**题目要求**.
请将从包含“genus: Adenocaulon”的那一行起、直到末尾的各行（首尾两行都包括在内）放进一个编号列表，空行略去不列。

**所给各行**.

▬▬▬

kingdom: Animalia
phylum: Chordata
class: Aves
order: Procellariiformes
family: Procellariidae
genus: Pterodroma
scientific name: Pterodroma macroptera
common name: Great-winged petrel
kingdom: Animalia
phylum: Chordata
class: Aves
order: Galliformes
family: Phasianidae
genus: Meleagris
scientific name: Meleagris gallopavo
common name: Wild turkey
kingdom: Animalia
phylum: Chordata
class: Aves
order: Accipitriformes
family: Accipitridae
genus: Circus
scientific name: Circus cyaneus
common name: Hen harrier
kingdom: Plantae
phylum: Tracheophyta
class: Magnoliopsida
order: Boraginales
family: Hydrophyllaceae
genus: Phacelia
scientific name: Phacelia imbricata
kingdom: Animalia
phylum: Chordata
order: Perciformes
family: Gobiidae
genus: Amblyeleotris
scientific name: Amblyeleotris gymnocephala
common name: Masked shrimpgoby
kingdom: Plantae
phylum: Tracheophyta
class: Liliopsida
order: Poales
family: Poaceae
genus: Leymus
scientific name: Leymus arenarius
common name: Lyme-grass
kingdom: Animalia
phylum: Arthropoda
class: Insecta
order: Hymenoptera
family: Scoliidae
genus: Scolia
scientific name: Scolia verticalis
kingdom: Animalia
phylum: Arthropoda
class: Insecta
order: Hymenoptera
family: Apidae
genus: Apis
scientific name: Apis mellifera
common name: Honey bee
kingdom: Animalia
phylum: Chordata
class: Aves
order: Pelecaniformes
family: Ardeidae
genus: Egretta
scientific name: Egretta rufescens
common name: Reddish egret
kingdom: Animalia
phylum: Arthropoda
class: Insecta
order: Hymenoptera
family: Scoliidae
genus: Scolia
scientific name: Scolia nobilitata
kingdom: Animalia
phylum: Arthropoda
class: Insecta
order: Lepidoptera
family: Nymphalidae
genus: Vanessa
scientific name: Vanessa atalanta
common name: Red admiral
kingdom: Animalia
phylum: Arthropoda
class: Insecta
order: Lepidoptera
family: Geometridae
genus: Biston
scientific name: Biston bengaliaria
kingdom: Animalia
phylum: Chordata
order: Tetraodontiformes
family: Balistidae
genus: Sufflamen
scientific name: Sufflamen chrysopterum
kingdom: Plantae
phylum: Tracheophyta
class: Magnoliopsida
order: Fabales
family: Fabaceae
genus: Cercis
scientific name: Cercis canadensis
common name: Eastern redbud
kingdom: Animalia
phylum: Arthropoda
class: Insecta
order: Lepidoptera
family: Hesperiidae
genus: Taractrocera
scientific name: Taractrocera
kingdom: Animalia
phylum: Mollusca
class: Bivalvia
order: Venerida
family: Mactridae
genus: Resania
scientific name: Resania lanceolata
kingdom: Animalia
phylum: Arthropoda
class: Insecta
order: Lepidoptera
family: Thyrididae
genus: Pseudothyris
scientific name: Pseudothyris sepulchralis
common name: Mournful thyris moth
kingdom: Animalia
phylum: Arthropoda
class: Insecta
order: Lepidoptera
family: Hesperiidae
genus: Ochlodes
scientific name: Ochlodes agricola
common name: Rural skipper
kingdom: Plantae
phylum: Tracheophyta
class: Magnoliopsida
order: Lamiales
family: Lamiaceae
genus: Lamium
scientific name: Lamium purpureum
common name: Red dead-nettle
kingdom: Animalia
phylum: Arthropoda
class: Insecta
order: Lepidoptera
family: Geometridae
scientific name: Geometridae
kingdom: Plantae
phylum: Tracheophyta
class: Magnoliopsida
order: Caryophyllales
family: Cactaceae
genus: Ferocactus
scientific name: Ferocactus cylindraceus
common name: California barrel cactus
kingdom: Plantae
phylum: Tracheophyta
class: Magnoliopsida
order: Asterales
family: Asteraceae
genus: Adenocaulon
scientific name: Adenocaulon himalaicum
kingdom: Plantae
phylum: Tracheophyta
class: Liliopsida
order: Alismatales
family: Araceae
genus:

▬▬▬

**本题答案**.
1. genus: Adenocaulon
2. scientific name: Adenocaulon himalaicum
3. kingdom: Plantae
4. phylum: Tracheophyta
5. class: Liliopsida
6. order: Alismatales
7. family: Araceae
8. genus:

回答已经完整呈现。